▸ **Problem description**
Retype, word for word, each line between the lines holding "ערב של קלאסיקות ישראליות: בועז" and "reservados.", inclusive, and leave the rest of the data alone.

▸ **Records to use**
---+---
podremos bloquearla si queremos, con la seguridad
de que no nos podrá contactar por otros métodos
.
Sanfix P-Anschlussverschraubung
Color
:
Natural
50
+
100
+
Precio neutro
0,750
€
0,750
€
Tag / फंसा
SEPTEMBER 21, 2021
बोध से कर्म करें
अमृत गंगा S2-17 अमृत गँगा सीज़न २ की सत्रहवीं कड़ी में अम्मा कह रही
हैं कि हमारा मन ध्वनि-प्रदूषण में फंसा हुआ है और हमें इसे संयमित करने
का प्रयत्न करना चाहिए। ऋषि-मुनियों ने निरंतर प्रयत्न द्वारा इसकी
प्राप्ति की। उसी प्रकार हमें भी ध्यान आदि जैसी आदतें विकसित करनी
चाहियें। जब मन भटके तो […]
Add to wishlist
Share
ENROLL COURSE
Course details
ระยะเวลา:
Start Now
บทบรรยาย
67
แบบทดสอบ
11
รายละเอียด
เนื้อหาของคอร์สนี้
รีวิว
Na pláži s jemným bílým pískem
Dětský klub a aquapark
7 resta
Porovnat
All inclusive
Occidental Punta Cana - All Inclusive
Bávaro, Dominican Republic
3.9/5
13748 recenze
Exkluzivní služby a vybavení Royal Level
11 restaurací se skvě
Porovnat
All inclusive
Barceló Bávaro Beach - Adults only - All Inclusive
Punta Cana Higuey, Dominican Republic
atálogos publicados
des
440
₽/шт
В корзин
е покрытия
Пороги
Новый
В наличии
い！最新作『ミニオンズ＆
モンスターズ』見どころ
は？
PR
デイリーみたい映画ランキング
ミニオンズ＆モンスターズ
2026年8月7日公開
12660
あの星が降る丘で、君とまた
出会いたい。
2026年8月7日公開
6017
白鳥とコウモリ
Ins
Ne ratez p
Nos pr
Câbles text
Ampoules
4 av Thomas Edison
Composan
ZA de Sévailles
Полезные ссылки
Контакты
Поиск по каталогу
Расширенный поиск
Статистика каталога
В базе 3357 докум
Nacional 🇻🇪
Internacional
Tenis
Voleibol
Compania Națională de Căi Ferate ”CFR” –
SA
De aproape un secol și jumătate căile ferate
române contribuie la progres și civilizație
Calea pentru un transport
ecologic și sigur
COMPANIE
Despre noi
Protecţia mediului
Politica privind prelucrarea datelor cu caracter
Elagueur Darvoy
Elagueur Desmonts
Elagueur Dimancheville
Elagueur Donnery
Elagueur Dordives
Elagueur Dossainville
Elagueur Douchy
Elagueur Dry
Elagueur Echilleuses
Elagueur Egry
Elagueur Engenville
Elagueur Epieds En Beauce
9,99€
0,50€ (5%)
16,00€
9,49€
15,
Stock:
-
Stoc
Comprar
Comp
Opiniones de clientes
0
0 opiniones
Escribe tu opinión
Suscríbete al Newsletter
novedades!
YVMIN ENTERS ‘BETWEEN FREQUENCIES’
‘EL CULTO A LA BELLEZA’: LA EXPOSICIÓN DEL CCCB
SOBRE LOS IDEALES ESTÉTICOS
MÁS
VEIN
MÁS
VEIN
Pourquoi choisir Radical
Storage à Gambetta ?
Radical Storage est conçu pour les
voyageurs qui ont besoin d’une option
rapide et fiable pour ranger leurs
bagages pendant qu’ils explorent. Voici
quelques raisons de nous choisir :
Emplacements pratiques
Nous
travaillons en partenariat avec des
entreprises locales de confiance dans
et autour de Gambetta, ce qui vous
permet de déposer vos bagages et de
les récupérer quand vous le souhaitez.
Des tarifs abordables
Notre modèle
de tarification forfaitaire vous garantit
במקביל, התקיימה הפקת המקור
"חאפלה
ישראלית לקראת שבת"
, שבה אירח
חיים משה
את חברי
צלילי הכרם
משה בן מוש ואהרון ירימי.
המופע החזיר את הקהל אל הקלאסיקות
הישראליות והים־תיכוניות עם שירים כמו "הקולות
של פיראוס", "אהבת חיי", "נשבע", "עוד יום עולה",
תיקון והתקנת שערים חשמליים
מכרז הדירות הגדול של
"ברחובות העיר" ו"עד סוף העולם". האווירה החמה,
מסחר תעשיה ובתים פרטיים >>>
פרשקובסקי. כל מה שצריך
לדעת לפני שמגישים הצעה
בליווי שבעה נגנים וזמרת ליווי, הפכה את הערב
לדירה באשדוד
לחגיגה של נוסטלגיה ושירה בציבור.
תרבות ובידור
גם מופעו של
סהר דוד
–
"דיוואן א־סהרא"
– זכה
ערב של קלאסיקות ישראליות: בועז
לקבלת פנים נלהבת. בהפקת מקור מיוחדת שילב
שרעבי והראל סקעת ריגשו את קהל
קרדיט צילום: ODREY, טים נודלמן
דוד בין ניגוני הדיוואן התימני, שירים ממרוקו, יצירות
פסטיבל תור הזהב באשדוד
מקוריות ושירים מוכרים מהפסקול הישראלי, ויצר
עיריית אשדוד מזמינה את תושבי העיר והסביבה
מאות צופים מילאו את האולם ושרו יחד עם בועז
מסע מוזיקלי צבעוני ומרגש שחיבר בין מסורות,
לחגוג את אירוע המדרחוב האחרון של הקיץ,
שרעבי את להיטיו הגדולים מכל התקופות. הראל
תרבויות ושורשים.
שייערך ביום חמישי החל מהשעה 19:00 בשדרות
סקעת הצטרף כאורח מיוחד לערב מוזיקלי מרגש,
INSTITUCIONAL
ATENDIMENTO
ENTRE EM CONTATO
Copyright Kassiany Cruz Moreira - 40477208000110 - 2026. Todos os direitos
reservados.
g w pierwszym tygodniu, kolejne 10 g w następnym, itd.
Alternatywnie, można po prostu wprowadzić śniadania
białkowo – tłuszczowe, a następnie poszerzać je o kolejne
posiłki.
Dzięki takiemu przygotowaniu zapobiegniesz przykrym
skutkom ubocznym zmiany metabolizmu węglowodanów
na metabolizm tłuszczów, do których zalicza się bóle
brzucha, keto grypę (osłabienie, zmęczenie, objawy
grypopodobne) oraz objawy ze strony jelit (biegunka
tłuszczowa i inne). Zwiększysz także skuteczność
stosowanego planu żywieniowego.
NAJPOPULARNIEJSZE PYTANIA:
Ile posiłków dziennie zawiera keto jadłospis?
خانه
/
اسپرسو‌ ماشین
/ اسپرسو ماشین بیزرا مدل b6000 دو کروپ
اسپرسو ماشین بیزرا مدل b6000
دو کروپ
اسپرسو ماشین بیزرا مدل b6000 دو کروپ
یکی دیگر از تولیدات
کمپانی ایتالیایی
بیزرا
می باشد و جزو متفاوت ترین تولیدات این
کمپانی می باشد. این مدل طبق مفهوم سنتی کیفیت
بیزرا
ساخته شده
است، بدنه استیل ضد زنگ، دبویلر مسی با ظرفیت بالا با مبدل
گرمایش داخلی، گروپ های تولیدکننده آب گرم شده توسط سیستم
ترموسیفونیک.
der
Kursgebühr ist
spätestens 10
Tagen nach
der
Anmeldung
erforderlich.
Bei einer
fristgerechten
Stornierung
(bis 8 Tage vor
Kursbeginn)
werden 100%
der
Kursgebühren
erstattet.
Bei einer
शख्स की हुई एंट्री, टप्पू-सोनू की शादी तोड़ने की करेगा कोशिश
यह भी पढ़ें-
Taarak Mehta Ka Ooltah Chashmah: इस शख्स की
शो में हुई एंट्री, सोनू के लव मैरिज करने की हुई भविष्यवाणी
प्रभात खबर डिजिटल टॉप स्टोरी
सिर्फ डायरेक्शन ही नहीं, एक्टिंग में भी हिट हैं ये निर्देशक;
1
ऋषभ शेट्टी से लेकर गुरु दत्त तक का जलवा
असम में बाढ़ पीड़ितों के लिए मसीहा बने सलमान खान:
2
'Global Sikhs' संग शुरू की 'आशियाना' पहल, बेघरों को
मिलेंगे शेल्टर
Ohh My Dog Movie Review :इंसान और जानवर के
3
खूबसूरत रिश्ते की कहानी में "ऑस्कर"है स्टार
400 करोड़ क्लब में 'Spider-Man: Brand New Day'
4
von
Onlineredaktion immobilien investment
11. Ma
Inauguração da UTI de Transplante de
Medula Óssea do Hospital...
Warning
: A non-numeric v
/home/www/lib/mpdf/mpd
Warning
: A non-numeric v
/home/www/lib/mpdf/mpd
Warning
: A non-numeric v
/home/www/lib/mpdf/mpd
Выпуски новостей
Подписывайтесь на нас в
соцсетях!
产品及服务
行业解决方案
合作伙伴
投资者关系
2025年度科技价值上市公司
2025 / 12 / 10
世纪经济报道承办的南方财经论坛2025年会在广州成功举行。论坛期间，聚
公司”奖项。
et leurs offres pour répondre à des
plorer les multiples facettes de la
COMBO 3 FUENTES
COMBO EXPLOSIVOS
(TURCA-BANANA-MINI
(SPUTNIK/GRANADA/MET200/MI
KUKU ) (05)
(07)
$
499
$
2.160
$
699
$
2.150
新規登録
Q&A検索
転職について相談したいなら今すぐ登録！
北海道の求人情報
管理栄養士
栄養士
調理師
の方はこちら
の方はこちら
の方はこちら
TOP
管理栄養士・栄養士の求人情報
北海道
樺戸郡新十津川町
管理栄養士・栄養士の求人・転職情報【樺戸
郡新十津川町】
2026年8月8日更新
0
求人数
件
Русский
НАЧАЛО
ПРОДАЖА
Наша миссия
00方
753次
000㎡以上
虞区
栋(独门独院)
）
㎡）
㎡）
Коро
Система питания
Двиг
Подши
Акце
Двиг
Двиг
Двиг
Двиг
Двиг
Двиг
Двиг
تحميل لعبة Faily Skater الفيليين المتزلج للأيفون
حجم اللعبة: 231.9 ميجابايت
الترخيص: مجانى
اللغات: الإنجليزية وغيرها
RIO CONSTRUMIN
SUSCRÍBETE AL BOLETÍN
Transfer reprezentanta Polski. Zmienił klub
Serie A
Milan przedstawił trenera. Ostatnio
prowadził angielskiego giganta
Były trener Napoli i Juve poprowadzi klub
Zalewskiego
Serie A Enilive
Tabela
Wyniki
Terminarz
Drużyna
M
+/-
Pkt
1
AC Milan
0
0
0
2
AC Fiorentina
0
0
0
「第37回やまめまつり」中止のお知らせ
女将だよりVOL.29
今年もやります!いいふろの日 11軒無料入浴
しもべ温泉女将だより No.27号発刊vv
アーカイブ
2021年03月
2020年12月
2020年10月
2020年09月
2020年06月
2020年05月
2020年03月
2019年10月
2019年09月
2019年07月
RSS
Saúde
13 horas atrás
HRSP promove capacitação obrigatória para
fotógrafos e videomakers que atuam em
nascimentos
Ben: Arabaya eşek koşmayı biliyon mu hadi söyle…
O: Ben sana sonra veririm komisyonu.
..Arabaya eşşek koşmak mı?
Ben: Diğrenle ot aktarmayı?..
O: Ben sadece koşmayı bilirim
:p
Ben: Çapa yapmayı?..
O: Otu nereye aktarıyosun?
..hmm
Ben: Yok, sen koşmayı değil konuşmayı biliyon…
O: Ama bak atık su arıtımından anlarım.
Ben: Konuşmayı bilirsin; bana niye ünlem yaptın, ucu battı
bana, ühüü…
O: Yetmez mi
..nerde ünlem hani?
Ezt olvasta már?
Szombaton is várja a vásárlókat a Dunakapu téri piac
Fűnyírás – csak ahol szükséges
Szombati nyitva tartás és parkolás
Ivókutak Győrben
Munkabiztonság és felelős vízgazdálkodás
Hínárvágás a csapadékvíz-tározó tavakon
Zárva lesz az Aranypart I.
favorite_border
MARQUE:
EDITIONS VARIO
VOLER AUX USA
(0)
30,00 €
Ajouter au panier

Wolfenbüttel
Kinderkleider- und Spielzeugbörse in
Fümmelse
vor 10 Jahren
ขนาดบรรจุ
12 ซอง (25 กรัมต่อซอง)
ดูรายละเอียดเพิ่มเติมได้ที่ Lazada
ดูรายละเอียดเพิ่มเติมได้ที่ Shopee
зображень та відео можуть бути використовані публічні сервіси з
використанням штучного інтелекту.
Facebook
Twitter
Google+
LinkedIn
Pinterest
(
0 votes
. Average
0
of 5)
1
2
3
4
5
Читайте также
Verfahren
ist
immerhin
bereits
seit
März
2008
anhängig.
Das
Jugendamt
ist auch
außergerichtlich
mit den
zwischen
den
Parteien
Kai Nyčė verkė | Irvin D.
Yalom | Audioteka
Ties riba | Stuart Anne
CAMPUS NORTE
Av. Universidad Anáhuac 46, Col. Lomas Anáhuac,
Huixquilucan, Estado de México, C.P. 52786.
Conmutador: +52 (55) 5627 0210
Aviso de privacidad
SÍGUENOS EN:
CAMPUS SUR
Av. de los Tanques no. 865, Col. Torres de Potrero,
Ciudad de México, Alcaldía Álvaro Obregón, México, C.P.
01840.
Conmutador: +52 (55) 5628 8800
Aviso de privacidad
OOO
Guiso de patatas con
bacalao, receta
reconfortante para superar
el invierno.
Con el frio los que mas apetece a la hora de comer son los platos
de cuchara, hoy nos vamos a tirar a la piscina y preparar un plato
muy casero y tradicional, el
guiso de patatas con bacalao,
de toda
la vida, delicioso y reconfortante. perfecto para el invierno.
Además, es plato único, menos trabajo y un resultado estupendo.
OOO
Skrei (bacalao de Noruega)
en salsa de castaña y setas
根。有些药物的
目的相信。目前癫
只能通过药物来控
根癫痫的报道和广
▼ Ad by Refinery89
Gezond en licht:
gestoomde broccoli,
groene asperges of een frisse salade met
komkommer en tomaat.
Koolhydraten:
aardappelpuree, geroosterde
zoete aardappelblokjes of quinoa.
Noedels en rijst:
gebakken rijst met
---+---
▸ **Response for this exercise**
ערב של קלאסיקות ישראליות: בועז
לקבלת פנים נלהבת. בהפקת מקור מיוחדת שילב
שרעבי והראל סקעת ריגשו את קהל
קרדיט צילום: ODREY, טים נודלמן
דוד בין ניגוני הדיוואן התימני, שירים ממרוקו, יצירות
פסטיבל תור הזהב באשדוד
מקוריות ושירים מוכרים מהפסקול הישראלי, ויצר
עיריית אשדוד מזמינה את תושבי העיר והסביבה
מאות צופים מילאו את האולם ושרו יחד עם בועז
מסע מוזיקלי צבעוני ומרגש שחיבר בין מסורות,
לחגוג את אירוע המדרחוב האחרון של הקיץ,
שרעבי את להיטיו הגדולים מכל התקופות. הראל
תרבויות ושורשים.
שייערך ביום חמישי החל מהשעה 19:00 בשדרות
סקעת הצטרף כאורח מיוחד לערב מוזיקלי מרגש,
INSTITUCIONAL
ATENDIMENTO
ENTRE EM CONTATO
Copyright Kassiany Cruz Moreira - 40477208000110 - 2026. Todos os direitos
reservados.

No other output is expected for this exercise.